Rétinographie couleur (Clarus500, Zeiss) : (A) OD : L’image montre une plaque d’atrophie choriorétinienne s’étendant de la papille optique à la macula. Ces plaques sont bien délimitées et blanchâtres car l’absence d’épithélium pigmentaire rétinien (EPR), des couches externes de la rétine et d’une grande partie de la choroïde rend la sclère transparente et visible.
Autofluorescence (Clarus500, Zeiss) : (B) OD : Plaque atrophique hypoautofluorescente s’étendant de la papille à la macula.
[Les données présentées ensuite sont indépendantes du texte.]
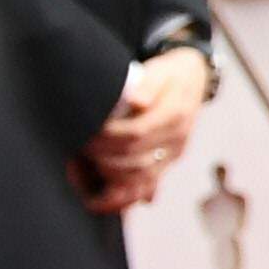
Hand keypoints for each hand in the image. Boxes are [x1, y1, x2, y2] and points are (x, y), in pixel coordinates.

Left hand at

L’hypoautofluorescence indique l’absence d’EPR dans la zone englobant la lésion.
OCT (Cirrus6000, Zeiss) (C) OD : L’OCT révèle un staphylome postérieur marqué avec absence d’EPR, de couches rétiniennes externes et de tissu choroïdien au niveau de la macula, où la rétine interne repose directement sur la sclère. On observe également un tissu épirétinien hyperréflectif, pouvant correspondre à une membrane épirétinienne ou à des vestiges d’un hyaloïde postérieur dédoublé.
La présence, au niveau de la macula, d’une ou plusieurs plaques atrophiques se manifeste par des zones focales, circonscrites et bien délimitées d’absence de l’épithélium pigmentaire rétinien (EPR), des couches rétiniennes externes et de la majeure partie de l’épaisseur choroïdienne. L’atrophie maculaire myopique peut être causée par une néovascularisation myopique ou résulter d’une atrophie en plaques s’étendant à la macula. Cette lésion est l’une des principales causes de perte d’acuité visuelle inférieure à 0,1 dioptrie chez les patients fortement myopes et correspond au stade le plus avancé (stade A4) de la composante atrophique de la classification ATN.